#### EXTRAIT DE PAGE ####

Dix ans seulement après le lancement de réformes et d’un semblant de démocratie, le Myanmar (ancienne Birmanie) renoue avec le totalitarisme, récurrent dans le pays depuis son indépendance en 1948. Ce matin, l’armée y a arrêté Aung San Suu Kyi, prix Nobel de la paix et cheffe du gouvernement, ainsi que des hauts responsables, nommé un général président par intérim et dans la foulée décrété l’état d’urgence pour une période d’un an. Selon l’annonce diffusée par la télévision militaire, le motif de ce coup d’État était d’en préserver la stabilité justement… Actuellement, les communications téléphoniques avec la capitale et l’accès à Internet sont fortement perturbés.

####

• [VOS TÂCHES]
1. Répondez à ces questions sur l'extrait :
(a) En quelle année le Myanmar a-t-il accédé à l'indépendance ?
(b) Pour quelle durée l'état d'urgence a-t-il été décrété ?
(c) Par quel média l'annonce du coup d'État a-t-elle été diffusée ?
2. Reproduisez le passage de l'extrait qui va de « Dix ans seulement » à « sont fortement perturbés. », sans rien y changer.

#### DONNÉES SOURCES ####

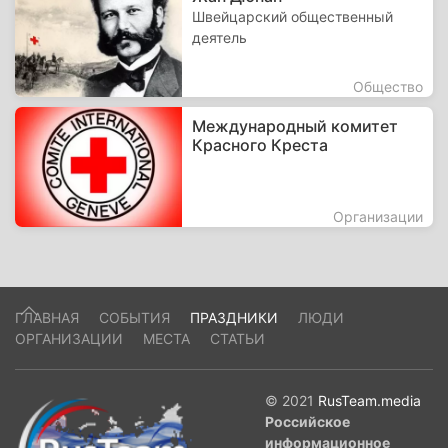
Швейцарский общественный
деятель
Общество
Международный комитет
Красного Креста
Организации
ГЛАВНАЯ
СОБЫТИЯ
ПРАЗДНИКИ
ЛЮДИ
ОРГАНИЗАЦИИ
МЕСТА
СТАТЬИ
© 2021
RusTeam.media
Российское
информационное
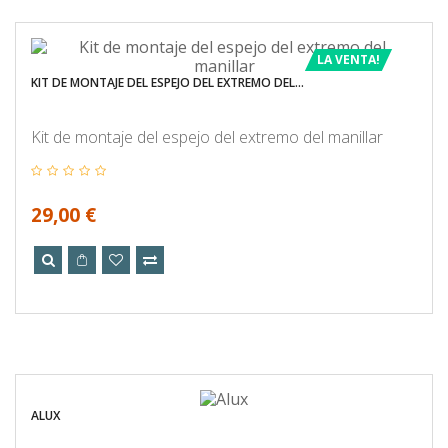
LA VENTA!
KIT DE MONTAJE DEL ESPEJO DEL EXTREMO DEL...
Kit de montaje del espejo del extremo del manillar
29,00 €
ALUX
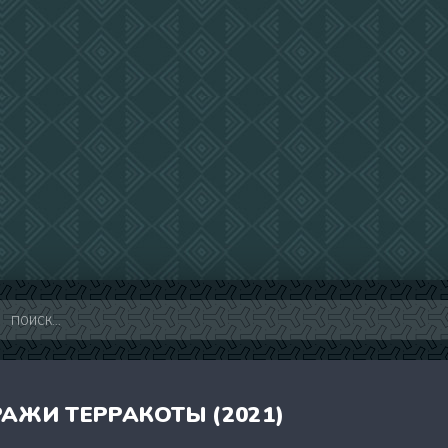
РАЖИ ТЕРРАКОТЫ (2021)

####

• [CORRIGÉ DE L'EXERCICE]
1.
(a) En 1948.
(b) Pour une période d'un an.
(c) Par la télévision militaire.

2.
Dix ans seulement après le lancement de réformes et d’un semblant de démocratie, le Myanmar (ancienne Birmanie) renoue avec le totalitarisme, récurrent dans le pays depuis son indépendance en 1948. Ce matin, l’armée y a arrêté Aung San Suu Kyi, prix Nobel de la paix et cheffe du gouvernement, ainsi que des hauts responsables, nommé un général président par intérim et dans la foulée décrété l’état d’urgence pour une période d’un an. Selon l’annonce diffusée par la télévision militaire, le motif de ce coup d’État était d’en préserver la stabilité justement… Actuellement, les communications téléphoniques avec la capitale et l’accès à Internet sont fortement perturbés.